Wie lautet der Lesetext von „1. Antragsformulierung“ bis einschließlich „hierauf rügelos einlässt.“, wenn Sie darin „Beklagte“ gegen „Klagegegner“ austauschen?

Lesetext:
┄┄┄┄┄┄┄┄┄┄┄┄┄┄┄┄┄┄┄┄

1. Antragsformulierung
Rz. 75
Auf Erteilung von Informationen, z.B. durch Auskunfts- oder Rechnungslegungsklage, abzielende Anträge müssen dem Bestimmtheitserfordernis des § 253 Abs. 2 Nr. 2 ZPO genügen. Wird trotz Hinweises kein hinreichend bestimmter Antrag gestellt, ist die Klage als unzulässig abzuweisen, selbst wenn der Beklagte sich hierauf rügelos einlässt.

┄┄┄┄┄┄┄┄┄┄┄┄┄┄┄┄┄┄┄┄

Bereitgestelltes Material:
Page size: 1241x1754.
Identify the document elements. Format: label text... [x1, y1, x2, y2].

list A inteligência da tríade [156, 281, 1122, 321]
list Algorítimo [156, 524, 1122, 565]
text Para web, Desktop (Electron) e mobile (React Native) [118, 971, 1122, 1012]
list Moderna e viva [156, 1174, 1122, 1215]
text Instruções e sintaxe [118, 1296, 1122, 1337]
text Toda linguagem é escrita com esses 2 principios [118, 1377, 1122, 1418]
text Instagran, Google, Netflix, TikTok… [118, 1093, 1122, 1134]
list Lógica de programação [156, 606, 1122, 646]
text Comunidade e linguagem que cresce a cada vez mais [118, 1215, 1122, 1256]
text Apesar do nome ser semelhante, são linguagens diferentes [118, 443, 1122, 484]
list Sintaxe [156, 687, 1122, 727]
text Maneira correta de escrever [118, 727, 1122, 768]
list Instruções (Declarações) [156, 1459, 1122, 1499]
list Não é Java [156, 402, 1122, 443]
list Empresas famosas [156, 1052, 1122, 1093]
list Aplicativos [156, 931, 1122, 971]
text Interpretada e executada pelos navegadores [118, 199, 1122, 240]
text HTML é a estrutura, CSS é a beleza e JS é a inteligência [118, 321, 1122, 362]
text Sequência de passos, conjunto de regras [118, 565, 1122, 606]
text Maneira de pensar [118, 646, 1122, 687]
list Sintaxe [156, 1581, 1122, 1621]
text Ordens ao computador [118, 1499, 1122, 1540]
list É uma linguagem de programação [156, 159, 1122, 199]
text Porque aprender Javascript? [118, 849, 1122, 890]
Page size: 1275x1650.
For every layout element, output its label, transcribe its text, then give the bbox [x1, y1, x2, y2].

┄┄┄┄┄┄┄┄┄┄┄┄┄┄┄┄┄┄┄┄

Lösung:
1. Antragsformulierung
Rz. 75
Auf Erteilung von Informationen, z.B. durch Auskunfts- oder Rechnungslegungsklage, abzielende Anträge müssen dem Bestimmtheitserfordernis des § 253 Abs. 2 Nr. 2 ZPO genügen. Wird trotz Hinweises kein hinreichend bestimmter Antrag gestellt, ist die Klage als unzulässig abzuweisen, selbst wenn der Klagegegner sich hierauf rügelos einlässt.